21. Respondents State's action of allotting property to Atmaram Sisodia and Arvind Shrivastava is wholly without jurisdiction and absolutely lacks in legal sanction or authority of law. Such allottees cannot be allowed to remain in possession of property. Ours is a society governed by rule of law. Let alone such a society, even the King cannot confer a favour on one subject to the injury and damage of others. It is here that the maxim Non Potest Rext Gratiam Facere Cum Injuria Et Damno Aliorum' comes into play. As a necessary corrolary of the aforesaid direction appointing a receiver, respondent Atmaram Sisodia who was allotted and inducted in violation of this Court order dt. 21.8.90 and respondent Arvind Shrivastava another allottee be evicted from the property by the respondents-State, by 31st of this month, and vacant physical possession of the property be handed-over to the receiver.
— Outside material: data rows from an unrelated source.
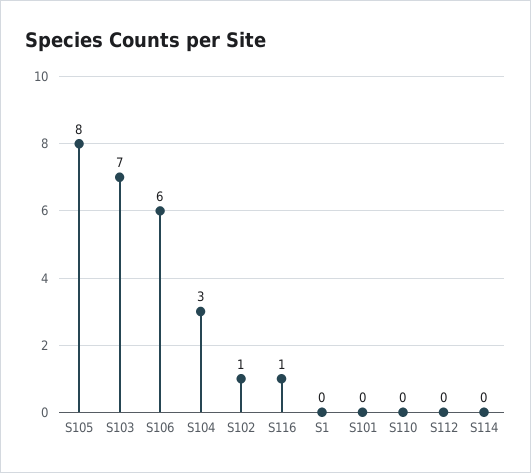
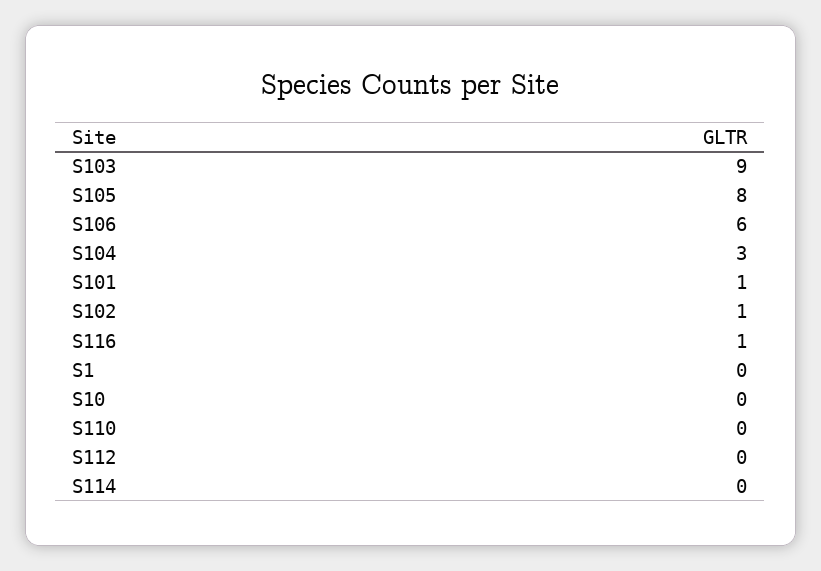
  {
    "S105": 8,
-   "S103": 7,
+   "S103": 9,
    "S106": 6,
    "S104": 3,
    "S102": 1,
    "S116": 1,
    "S1": 0,
-   "S101": 0,
+   "S101": 1,
    "S110": 0,
    "S112": 0,
-   "S114": 0
+   "S114": 0,
+   "S10": 0
  }

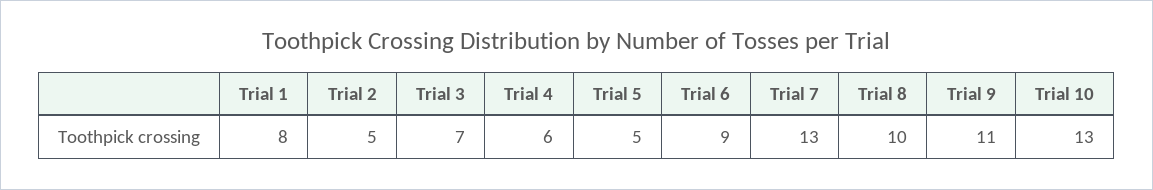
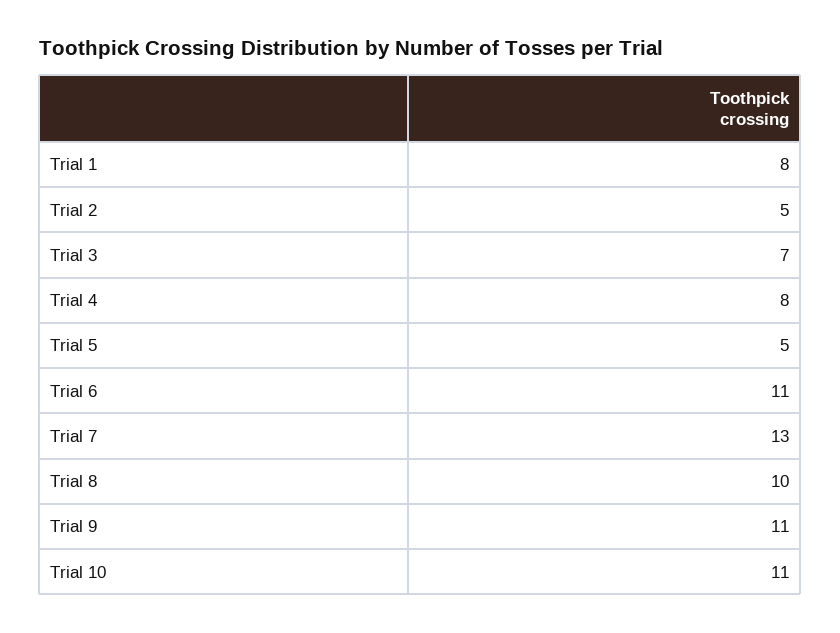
  {
    "Trial 1": 8,
    "Trial 2": 5,
    "Trial 3": 7,
-   "Trial 4": 6,
+   "Trial 4": 8,
    "Trial 5": 5,
-   "Trial 6": 9,
+   "Trial 6": 11,
    "Trial 7": 13,
    "Trial 8": 10,
    "Trial 9": 11,
-   "Trial 10": 13
+   "Trial 10": 11
  }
22. As a result of the foregoing discussion both these petitions are allowed, presently without restoration of property. The respondents action in dispossessing the petitioners is held to be illegal and without jurisdiction. The order dated 2.5.1990 passed by the Tahsildar Nazul (Ann. R. 2) is quashed and it is directed that an enquiry into the question of petitioners 'being unauthorisedly taking possession' is to be held in accordance with law by competent authority, to be completed within two months from today. The properties be got evicted from the allottees by the State by 31st of this month and compliance be reported to this Court by 2.11.92. Although the petitions stand allowed, except for restoration of possession to the petitioners, instead a receiver is directed to be appointed; we do not propose to pass any order as to costs at this stage, in view of the enquiry as ordered above. Security costs be refunded to the petitioners, after verification.